About twice per month, we would have left-overs or home-made soup–basically a huge pot of soup made from everything left in the fridge before the new grocery order was bought.   We fondly referred to it as home-made poop because when you’re a kid, you don’t tend to like things to eat that aren’t completely decipherable.  All we could decipher out of Mom’s soup was a pea here and there and perhaps a piece of carrot.  The rest was left to the imagination.  One time I absolutely refused to eat it and found myself still staring at it, while it congealed and turned cold, at around 7 o’clock that night.

Supper had always started at 5:30 SHARP as soon as Dad walked in the door and sat down at the table, sometimes pounding the table with his fists – an indication of his hunger.

We tried to keep things calm at the supper table. Mom would bounce up and down from her chair getting this and that and, ‘Mom, while you’re up, can you grab me a glass of water?’

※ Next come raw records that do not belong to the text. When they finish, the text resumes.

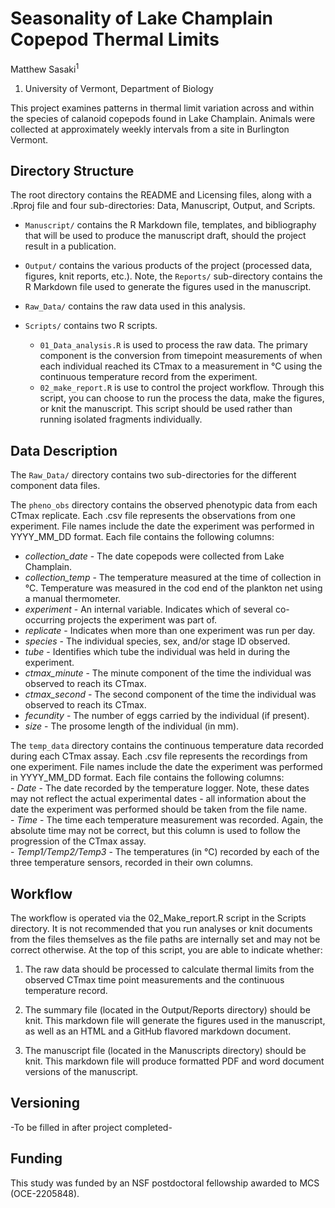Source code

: # Seasonality of Lake Champlain Copepod Thermal Limits	

Matthew Sasaki<sup>1</sup>

1. University of Vermont, Department of Biology	

This project examines patterns in thermal limit variation across and within the species of calanoid copepods found in Lake Champlain. Animals were collected at approximately weekly intervals from a site in Burlington Vermont.    

## Directory Structure 
The root directory contains the README and Licensing files, along with a .Rproj file and four sub-directories: Data, Manuscript, Output, and Scripts.  

-   `Manuscript/` contains the R Markdown file, templates, and bibliography that will be used to produce the manuscript draft, should the project result in a publication. 

-   `Output/` contains the various products of the project (processed data, figures, knit reports, etc.). Note, the `Reports/` sub-directory contains the R Markdown file used to generate the figures used in the manuscript.  

-   `Raw_Data/` contains the raw data used in this analysis.  

-   `Scripts/` contains two R scripts. 
    -   `01_Data_analysis.R` is used to process the raw data. The primary component is the conversion from timepoint measurements of when each individual reached its CTmax to a measurement in °C using the continuous temperature record from the experiment. 
    -   `02_make_report.R` is use to control the project workflow. Through this script, you can choose to run the process the data, make the figures, or knit the manuscript. This script should be used rather than running isolated fragments individually. 


## Data Description 	

The `Raw_Data/` directory contains two sub-directories for the different component data files.

The `pheno_obs` directory contains the observed phenotypic data from each CTmax replicate. Each .csv file represents the observations from one experiment. File names include the date the experiment was performed in YYYY_MM_DD format. Each file contains the following columns:  
  -   *collection_date* - The date copepods were collected from Lake Champlain.   
  -   *collection_temp*	- The temperature measured at the time of collection in °C. Temperature was measured in the cod end of the plankton net using a manual thermometer.    
  -   *experiment* - An internal variable. Indicates which of several co-occurring projects the experiment was part of.   
  -   *replicate* - Indicates when more than one experiment was run per day.    
  -   *species* - The individual species, sex, and/or stage ID observed.    
  -   *tube* - Identifies which tube the individual was held in during the experiment.    
  -   *ctmax_minute* - The minute component of the time the individual was observed to reach its CTmax.   
  -   *ctmax_second* - The second component of the time the individual was observed to reach its CTmax.   
  -   *fecundity* - The number of eggs carried by the individual (if present).    
  -   *size* - The prosome length of the individual (in mm).    

The `temp_data` directory contains the continuous temperature data recorded during each CTmax assay. Each .csv file represents the recordings from one experiment. File names include the date the experiment was performed in YYYY_MM_DD format. Each file contains the following columns:  
    -   *Date* - The date recorded by the temperature logger. Note, these dates may not reflect the actual experimental dates - all information about the date the experiment was performed should be taken from the file name.   
    -   *Time*	- The time each temperature measurement was recorded. Again, the absolute time may not be correct, but this column is used to follow the progression of the CTmax assay.   
    -   *Temp1/Temp2/Temp3* - The temperatures (in °C) recorded by each of the three temperature sensors, recorded in their own columns.    
    
    
## Workflow

The workflow is operated via the 02_Make_report.R script in the Scripts directory. It is not recommended that you run analyses or knit documents from the files themselves as the file paths are internally set and may not be correct otherwise. At the top of this script, you are able to indicate whether:

1. The raw data should be processed to calculate thermal limits from the observed CTmax time point measurements and the continuous temperature record.  

2. The summary file (located in the Output/Reports directory) should be knit. This markdown file will generate the figures used in the manuscript, as well as an HTML and a GitHub flavored markdown document.

3. The manuscript file (located in the Manuscripts directory) should be knit. This markdown file will produce formatted PDF and word document versions of the manuscript. 


## Versioning   

-To be filled in after project completed- 

## Funding

This study was funded by an NSF postdoctoral fellowship awarded to MCS (OCE-2205848).

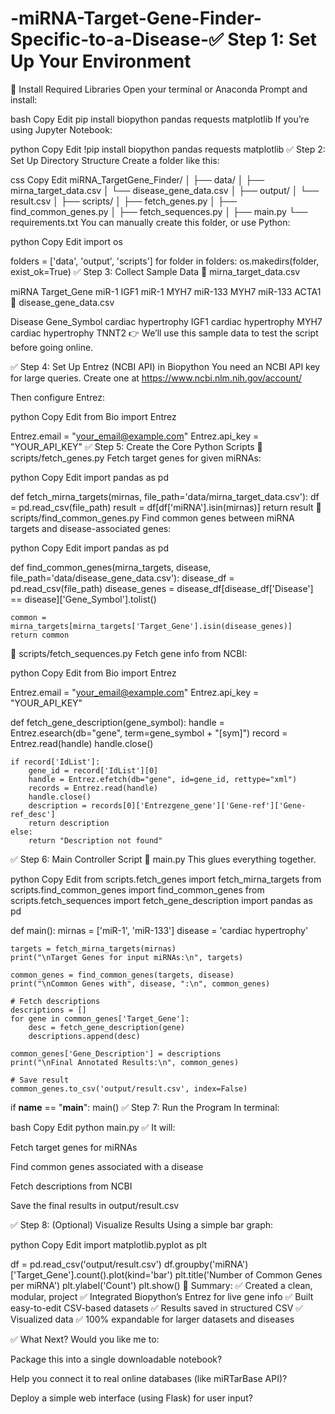 # -miRNA-Target-Gene-Finder-Specific-to-a-Disease-✅ Step 1: Set Up Your Environment
🔧 Install Required Libraries
Open your terminal or Anaconda Prompt and install:

bash
Copy
Edit
pip install biopython pandas requests matplotlib
If you’re using Jupyter Notebook:

python
Copy
Edit
!pip install biopython pandas requests matplotlib
✅ Step 2: Set Up Directory Structure
Create a folder like this:

css
Copy
Edit
miRNA_TargetGene_Finder/
│
├── data/
│   ├── mirna_target_data.csv
│   └── disease_gene_data.csv
│
├── output/
│   └── result.csv
│
├── scripts/
│   ├── fetch_genes.py
│   ├── find_common_genes.py
│   ├── fetch_sequences.py
│
├── main.py
└── requirements.txt
You can manually create this folder, or use Python:

python
Copy
Edit
import os

folders = ['data', 'output', 'scripts']
for folder in folders:
    os.makedirs(folder, exist_ok=True)
✅ Step 3: Collect Sample Data
📑 mirna_target_data.csv

miRNA	Target_Gene
miR-1	IGF1
miR-1	MYH7
miR-133	MYH7
miR-133	ACTA1
📑 disease_gene_data.csv

Disease	Gene_Symbol
cardiac hypertrophy	IGF1
cardiac hypertrophy	MYH7
cardiac hypertrophy	TNNT2
👉 We’ll use this sample data to test the script before going online.

✅ Step 4: Set Up Entrez (NCBI API) in Biopython
You need an NCBI API key for large queries. Create one at https://www.ncbi.nlm.nih.gov/account/

Then configure Entrez:

python
Copy
Edit
from Bio import Entrez

Entrez.email = "your_email@example.com"
Entrez.api_key = "YOUR_API_KEY"
✅ Step 5: Create the Core Python Scripts
📜 scripts/fetch_genes.py
Fetch target genes for given miRNAs:

python
Copy
Edit
import pandas as pd

def fetch_mirna_targets(mirnas, file_path='data/mirna_target_data.csv'):
    df = pd.read_csv(file_path)
    result = df[df['miRNA'].isin(mirnas)]
    return result
📜 scripts/find_common_genes.py
Find common genes between miRNA targets and disease-associated genes:

python
Copy
Edit
import pandas as pd

def find_common_genes(mirna_targets, disease, file_path='data/disease_gene_data.csv'):
    disease_df = pd.read_csv(file_path)
    disease_genes = disease_df[disease_df['Disease'] == disease]['Gene_Symbol'].tolist()
    
    common = mirna_targets[mirna_targets['Target_Gene'].isin(disease_genes)]
    return common
📜 scripts/fetch_sequences.py
Fetch gene info from NCBI:

python
Copy
Edit
from Bio import Entrez

Entrez.email = "your_email@example.com"
Entrez.api_key = "YOUR_API_KEY"

def fetch_gene_description(gene_symbol):
    handle = Entrez.esearch(db="gene", term=gene_symbol + "[sym]")
    record = Entrez.read(handle)
    handle.close()
    
    if record['IdList']:
        gene_id = record['IdList'][0]
        handle = Entrez.efetch(db="gene", id=gene_id, rettype="xml")
        records = Entrez.read(handle)
        handle.close()
        description = records[0]['Entrezgene_gene']['Gene-ref']['Gene-ref_desc']
        return description
    else:
        return "Description not found"
✅ Step 6: Main Controller Script
📜 main.py
This glues everything together.

python
Copy
Edit
from scripts.fetch_genes import fetch_mirna_targets
from scripts.find_common_genes import find_common_genes
from scripts.fetch_sequences import fetch_gene_description
import pandas as pd

def main():
    mirnas = ['miR-1', 'miR-133']
    disease = 'cardiac hypertrophy'

    targets = fetch_mirna_targets(mirnas)
    print("\nTarget Genes for input miRNAs:\n", targets)

    common_genes = find_common_genes(targets, disease)
    print("\nCommon Genes with", disease, ":\n", common_genes)

    # Fetch descriptions
    descriptions = []
    for gene in common_genes['Target_Gene']:
        desc = fetch_gene_description(gene)
        descriptions.append(desc)

    common_genes['Gene_Description'] = descriptions
    print("\nFinal Annotated Results:\n", common_genes)

    # Save result
    common_genes.to_csv('output/result.csv', index=False)

if __name__ == "__main__":
    main()
✅ Step 7: Run the Program
In terminal:

bash
Copy
Edit
python main.py
✅ It will:

Fetch target genes for miRNAs

Find common genes associated with a disease

Fetch descriptions from NCBI

Save the final results in output/result.csv

✅ Step 8: (Optional) Visualize Results
Using a simple bar graph:

python
Copy
Edit
import matplotlib.pyplot as plt

df = pd.read_csv('output/result.csv')
df.groupby('miRNA')['Target_Gene'].count().plot(kind='bar')
plt.title('Number of Common Genes per miRNA')
plt.ylabel('Count')
plt.show()
📌 Summary:
✅ Created a clean, modular, project
✅ Integrated Biopython’s Entrez for live gene info
✅ Built easy-to-edit CSV-based datasets
✅ Results saved in structured CSV
✅ Visualized data
✅ 100% expandable for larger datasets and diseases

✅ What Next?
Would you like me to:

Package this into a single downloadable notebook?

Help you connect it to real online databases (like miRTarBase API)?

Deploy a simple web interface (using Flask) for user input?

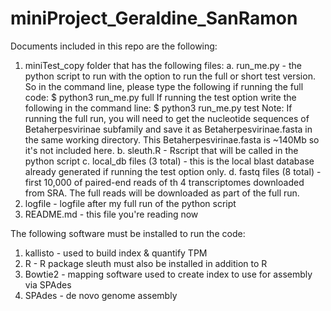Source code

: # miniProject_Geraldine_SanRamon
Documents included in this repo are the following:
1. miniTest_copy folder that has the following files:
  a. run_me.py - the python script to run with the option to run the full or short test version.
      So in the command line, please type the following if running the full code:
      $ python3 run_me.py full
      If running the test option write the following in the command line:
      $ python3 run_me.py test
     Note: If running the full run, you will need to get the nucleotide sequences of Betaherpesvirinae subfamily and save it as Betaherpesvirinae.fasta in the same working directory. This Betaherpesvirinae.fasta is ~140Mb so it's not included here. 
  b. sleuth.R - Rscript that will be called in the python script
  c. local_db files (3 total) - this is the local blast database already generated if running the test option only.
  d. fastq files (8 total) - first 10,000 of paired-end reads of th 4 transcriptomes downloaded from SRA. The full reads will be downloaded as part of the full run.
2. logfile - logfile after my full run of the python script
3. README.md - this file you're reading now

The following software must be installed to run the code:
1. kallisto - used to build index & quantify TPM
2. R - R package sleuth must also be installed in addition to R
3. Bowtie2 - mapping software used to create index to use for assembly via SPAdes
4. SPAdes - de novo genome assembly
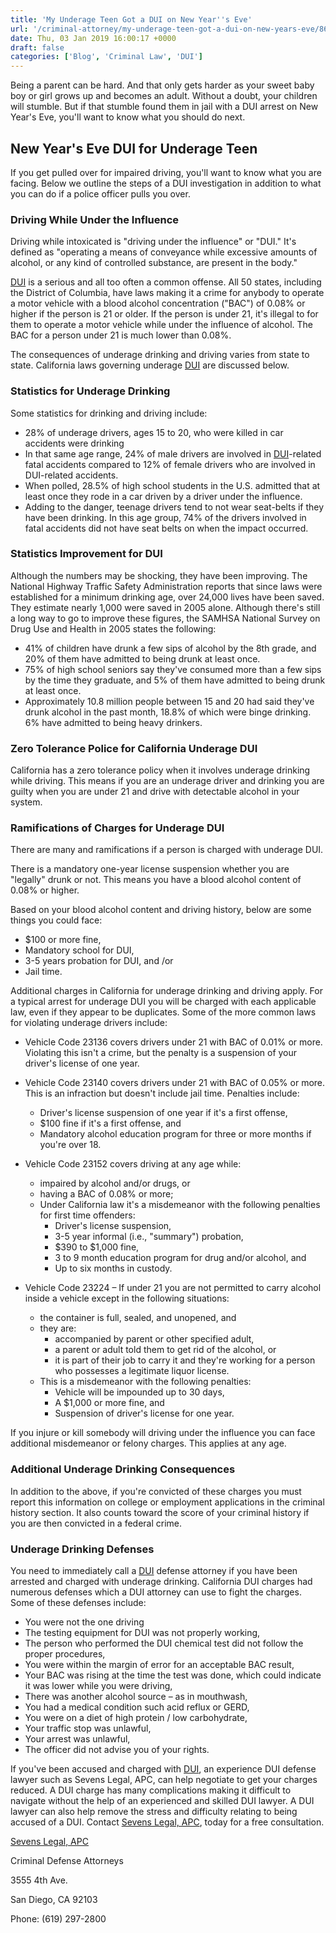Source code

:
```yaml
---
title: 'My Underage Teen Got a DUI on New Year''s Eve'
url: '/criminal-attorney/my-underage-teen-got-a-dui-on-new-years-eve/869/'
date: Thu, 03 Jan 2019 16:00:17 +0000
draft: false
categories: ['Blog', 'Criminal Law', 'DUI']
---
```


Being a parent can be hard. And that only gets harder as your sweet baby boy or girl grows up and becomes an adult. Without a doubt, your children will stumble. But if that stumble found them in jail with a DUI arrest on New Year's Eve, you'll want to know what you should do next.

New Year's Eve DUI for Underage Teen
------------------------------------

If you get pulled over for impaired driving, you'll want to know what you are facing. Below we outline the steps of a DUI investigation in addition to what you can do if a police officer pulls you over.

### Driving While Under the Influence

Driving while intoxicated is "driving under the influence" or "DUI." It's defined as "operating a means of conveyance while excessive amounts of alcohol, or any kind of controlled substance, are present in the body."

[DUI](https://www.sevenslegal.com/san-diego-dui-defense-lawyer/ "San Diego DUI Defense Lawyer") is a serious and all too often a common offense. All 50 states, including the District of Columbia, have laws making it a crime for anybody to operate a motor vehicle with a blood alcohol concentration ("BAC") of 0.08% or higher if the person is 21 or older. If the person is under 21, it's illegal to for them to operate a motor vehicle while under the influence of alcohol. The BAC for a person under 21 is much lower than 0.08%.

The consequences of underage drinking and driving varies from state to state. California laws governing underage [DUI](https://www.sevenslegal.com/san-diego-dui-defense-lawyer/ "San Diego DUI Defense Lawyer") are discussed below.

### Statistics for Underage Drinking

Some statistics for drinking and driving include:

*   28% of underage drivers, ages 15 to 20, who were killed in car accidents were drinking
*   In that same age range, 24% of male drivers are involved in [DUI](https://www.sevenslegal.com/san-diego-dui-defense-lawyer/ "San Diego DUI Defense Lawyer")\-related fatal accidents compared to 12% of female drivers who are involved in DUI-related accidents.
*   When polled, 28.5% of high school students in the U.S. admitted that at least once they rode in a car driven by a driver under the influence.
*   Adding to the danger, teenage drivers tend to not wear seat-belts if they have been drinking. In this age group, 74% of the drivers involved in fatal accidents did not have seat belts on when the impact occurred.

### Statistics Improvement for DUI

Although the numbers may be shocking, they have been improving. The National Highway Traffic Safety Administration reports that since laws were established for a minimum drinking age, over 24,000 lives have been saved. They estimate nearly 1,000 were saved in 2005 alone. Although there's still a long way to go to improve these figures, the SAMHSA National Survey on Drug Use and Health in 2005 states the following:

*   41% of children have drunk a few sips of alcohol by the 8th grade, and 20% of them have admitted to being drunk at least once.
*   75% of high school seniors say they've consumed more than a few sips by the time they graduate, and 5% of them have admitted to being drunk at least once.
*   Approximately 10.8 million people between 15 and 20 had said they've drunk alcohol in the past month, 18.8% of which were binge drinking. 6% have admitted to being heavy drinkers.

### Zero Tolerance Police for California Underage DUI

California has a zero tolerance policy when it involves underage drinking while driving. This means if you are an underage driver and drinking you are guilty when you are under 21 and drive with detectable alcohol in your system.

### Ramifications of Charges for Underage DUI

There are many and ramifications if a person is charged with underage DUI.

There is a mandatory one-year license suspension whether you are "legally" drunk or not. This means you have a blood alcohol content of 0.08% or higher.

Based on your blood alcohol content and driving history, below are some things you could face:

*   $100 or more fine,
*   Mandatory school for DUI,
*   3-5 years probation for DUI, and /or
*   Jail time.

Additional charges in California for underage drinking and driving apply. For a typical arrest for underage DUI you will be charged with each applicable law, even if they appear to be duplicates. Some of the more common laws for violating underage drivers include:

*   Vehicle Code 23136 covers drivers under 21 with BAC of 0.01% or more. Violating this isn't a crime, but the penalty is a suspension of your driver's license of one year.

*   Vehicle Code 23140 covers drivers under 21 with BAC of 0.05% or more. This is an infraction but doesn't include jail time. Penalties include:
    *   Driver's license suspension of one year if it's a first offense,
    *   $100 fine if it's a first offense, and
    *   Mandatory alcohol education program for three or more months if you're over 18.

*   Vehicle Code 23152 covers driving at any age while:
    *   impaired by alcohol and/or drugs, or
    *   having a BAC of 0.08% or more;
    *   Under California law it's a misdemeanor with the following penalties for first time offenders:
        *   Driver's license suspension,
        *   3-5 year informal (i.e., "summary") probation,
        *   $390 to $1,000 fine,
        *   3 to 9 month education program for drug and/or alcohol, and
        *   Up to six months in custody.

*   Vehicle Code 23224 – If under 21 you are not permitted to carry alcohol inside a vehicle except in the following situations:
    *   the container is full, sealed, and unopened, and
    *   they are:
        *   accompanied by parent or other specified adult,
        *   a parent or adult told them to get rid of the alcohol, or
        *   it is part of their job to carry it and they're working for a person who possesses a legitimate liquor license.
    *   This is a misdemeanor with the following penalties:
        *   Vehicle will be impounded up to 30 days,
        *   A $1,000 or more fine, and
        *   Suspension of driver's license for one year.

If you injure or kill somebody will driving under the influence you can face additional misdemeanor or felony charges. This applies at any age.

### Additional Underage Drinking Consequences

In addition to the above, if you're convicted of these charges you must report this information on college or employment applications in the criminal history section. It also counts toward the score of your criminal history if you are then convicted in a federal crime.

### Underage Drinking Defenses

You need to immediately call a [DUI](https://www.sevenslegal.com/san-diego-dui-defense-lawyer/ "San Diego DUI Defense Lawyer") defense attorney if you have been arrested and charged with underage drinking. California DUI charges had numerous defenses which a DUI attorney can use to fight the charges. Some of these defenses include:

*   You were not the one driving
*   The testing equipment for DUI was not properly working,
*   The person who performed the DUI chemical test did not follow the proper procedures,
*   You were within the margin of error for an acceptable BAC result,
*   Your BAC was rising at the time the test was done, which could indicate it was lower while you were driving,
*   There was another alcohol source – as in mouthwash,
*   You had a medical condition such acid reflux or GERD,
*   You were on a diet of high protein / low carbohydrate,
*   Your traffic stop was unlawful,
*   Your arrest was unlawful,
*   The officer did not advise you of your rights.

If you've been accused and charged with [DUI](https://www.sevenslegal.com/san-diego-dui-defense-lawyer/ "San Diego DUI Defense Lawyer"), an experience DUI defense lawyer such as Sevens Legal, APC, can help negotiate to get your charges reduced. A DUI charge has many complications making it difficult to navigate without the help of an experienced and skilled DUI lawyer. A DUI lawyer can also help remove the stress and difficulty relating to being accused of a DUI. Contact [Sevens Legal, APC](https://www.sevenslegal.com/ "Sevens Legal, APC"), today for a free consultation.

[Sevens Legal, APC](https://www.sevenslegal.com/ "Sevens Legal, APC")

Criminal Defense Attorneys

3555 4th Ave.

San Diego, CA 92103

Phone: (619) 297-2800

Sometimes Dad would tell stories about Schollard Hall and put on his falsetto voice imitating one of his teachers.  We would all laugh.  Usually our meals were not calm though, someone would spill a glass of milk.  Then Dad would pound the table and shaking his head and shout:

I HAD NO BREAKFAST,

A LOUSY LUNCH,

AND NOW I CAN’T EVEN EAT MY SON-OF-A-BITCH-OF-A DINNER!

The MacNeils had their groceries DELIVERED from IGA on a Saturday afternoon. Sometimes I would witness the arrival of the grocery truck backing up to the MacNeils kitchen door.  I had never seen so many boxes of great food in my life.  They even had a freezer full of fudgsicles and they didn’t even have to ask before having one.

In our house the groceries were pretty strictly rationed out.  Cookies and other goodies were hidden away in special places that only Mom could find.  Sometimes she’s hide something so well that even she couldn’t find it!

At Christmas time we had special food in the house.  We always got a crate of tangerines.  They were the really sweet ones all individually wrapped in purple tissue paper.  Mom would keep the carton under the couch.  She was pretty generous with them compared to other stuff.  We would also have a pound of real butter.  Mom would buy two pounds, one for shortbread cookies and the other for us to have with turkey dinner.  Wow it was good compared to the bright yellow margarine that came wrapped in waxed paper.

charlie brown

Christmas was great when Mom and Dad didn’t go to Florida.  Mom always bought us a huge jigsaw puzzle to work on as a family under the Christmas tree.  I’ll always remember how much I enjoyed that.  We would also sing Christmas carols and play all kinds of board games during the holidays.  Of course, most of the time, during the day, we would be outside in the snow or on the rink in the back yard.  Often the door was locked and we were forced to stay outside and make our own fun for two hours or so.

There were always so many kids roaming around, it was easy to find something fun to do — climbing the snowbanks, rolling or sliding down hills, making a snowman or a snow-cave.  In all those years though, I can not remember one adult being outside with us to play.  We were completely unsupervised and it was only if we were bleeding or on fire that we would venture home to Mom who would take us in her arms and help us with our troubles.